Bir hastalığın “meslek hastalığı” olarak kabul edilebilmesi için, sıradan bir rahatsızlıktan hukuken ayrılması ve kanunun aradığı belirli şartları taşıması gerekir.
Yasal Tanım (5510 Sayılı Kanun Madde 14)
5510 sayılı Sosyal Sigortalar ve Genel Sağlık Sigortası Kanunu’nun 14. maddesine göre meslek hastalığı; “sigortalının çalıştığı veya yaptığı işin niteliğinden dolayı tekrarlanan bir sebeple veya işin yürütüm şartları yüzünden uğradığı geçici veya sürekli hastalık, bedensel veya ruhsal engellilik halleridir.”
Meslek Hastalığının Temel Unsurları
Bu tanımdan yola çıkarak, bir durumun meslek hastalığı sayılabilmesi için şu unsurların bir arada bulunması gerekir:
- Kişi Sigortalı Bir Çalışan Olmalıdır: Kanun, bu korumayı 5510 sayılı kanun kapsamında “sigortalı” sayılanlar için öngörmüştür.
- Bedensel veya Ruhsal Bir Zarar Ortaya Çıkmalıdır: Kişinin sağlığında geçici veya kalıcı bir bozulma meydana gelmelidir.
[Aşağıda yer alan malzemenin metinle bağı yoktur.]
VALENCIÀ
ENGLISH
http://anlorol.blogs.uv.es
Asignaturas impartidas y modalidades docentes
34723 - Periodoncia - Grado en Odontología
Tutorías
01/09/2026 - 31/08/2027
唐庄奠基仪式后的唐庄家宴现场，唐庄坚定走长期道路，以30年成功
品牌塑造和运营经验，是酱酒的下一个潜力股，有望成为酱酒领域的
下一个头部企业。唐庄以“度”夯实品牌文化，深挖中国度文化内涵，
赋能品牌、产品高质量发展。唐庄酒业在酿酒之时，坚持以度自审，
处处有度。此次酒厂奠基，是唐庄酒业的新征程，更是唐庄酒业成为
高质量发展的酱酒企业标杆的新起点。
- Zarar, Yapılan İş veya İşyeri Koşullarından Kaynaklanmalıdır: Hastalık ile iş arasında mutlaka bir “illiyet (nedensellik) bağı” bulunmalıdır. Yani, hastalık o iş yapılmasaydı ortaya çıkmayacak olmalıdır.
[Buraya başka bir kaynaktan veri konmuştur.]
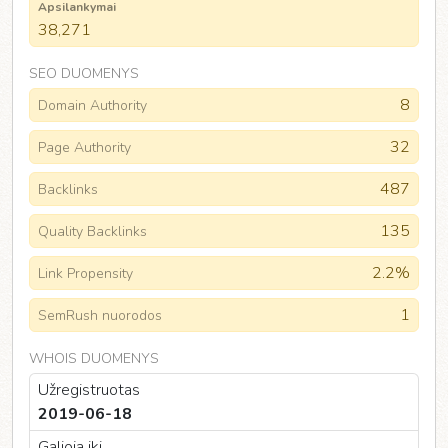
Apsilankymai
38,271
SEO DUOMENYS
8
Domain Authority
32
Page Authority
487
Backlinks
135
Quality Backlinks
2.2%
Link Propensity
1
SemRush nuorodos
WHOIS DUOMENYS
Užregistruotas
2019-06-18
Galioja iki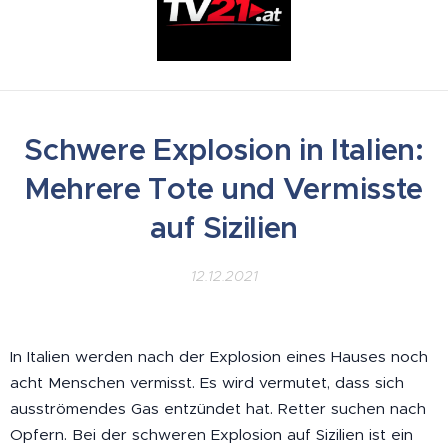
Schwere Explosion in Italien:
Mehrere Tote und Vermisste
auf Sizilien
12.12.2021
In Italien werden nach der Explosion eines Hauses noch
acht Menschen vermisst. Es wird vermutet, dass sich
ausströmendes Gas entzündet hat. Retter suchen nach
Opfern. Bei der schweren Explosion auf Sizilien ist ein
- Hastalık Tekrarlanan Bir Nedenle Ortaya Çıkmalıdır: Hastalığın, iş kazası gibi ani bir olayla değil, işin doğası gereği sürekli maruz kalınan bir etkenle (kimyasal madde, toz, gürültü, titreşim, sürekli tekrarlanan hareket vb.) zamanla gelişmesi gerekir.
SGK, hangi hastalıkların hangi işlerde ve ne kadar maruziyet süresi sonunda meslek hastalığı sayılacağını belirten bir “Meslek Hastalıkları Listesi” yayınlamıştır. Bir hastalığın bu listede yer alması, ispat açısından büyük kolaylık sağlar. Ancak, bir hastalık listede yer almasa bile, mahkeme kararıyla o hastalığın yapılan işten kaynaklandığı ispatlanırsa, yine meslek hastalığı olarak kabul edilebilir.
İşverenin Sorumluluğunun Hukuki Dayanakları
Meslek hastalığı nedeniyle açılan tazminat davalarının temelinde, işverenin işçisini koruma ve gözetme borcunu ihlal etmesi yatar. Bu sorumluluk, birden fazla kanuni düzenlemeye dayanır:
- 6331 sayılı İş Sağlığı ve Güvenliği Kanunu: Bu kanun, işverene, işyerindeki riskleri analiz etme, önleyici tedbirler alma, işçilere eğitim verme, kişisel koruyucu donanım (maske, eldiven, baret vb.) temin etme ve periyodik sağlık kontrollerini yaptırma gibi somut ve proaktif yükümlülükler getirir.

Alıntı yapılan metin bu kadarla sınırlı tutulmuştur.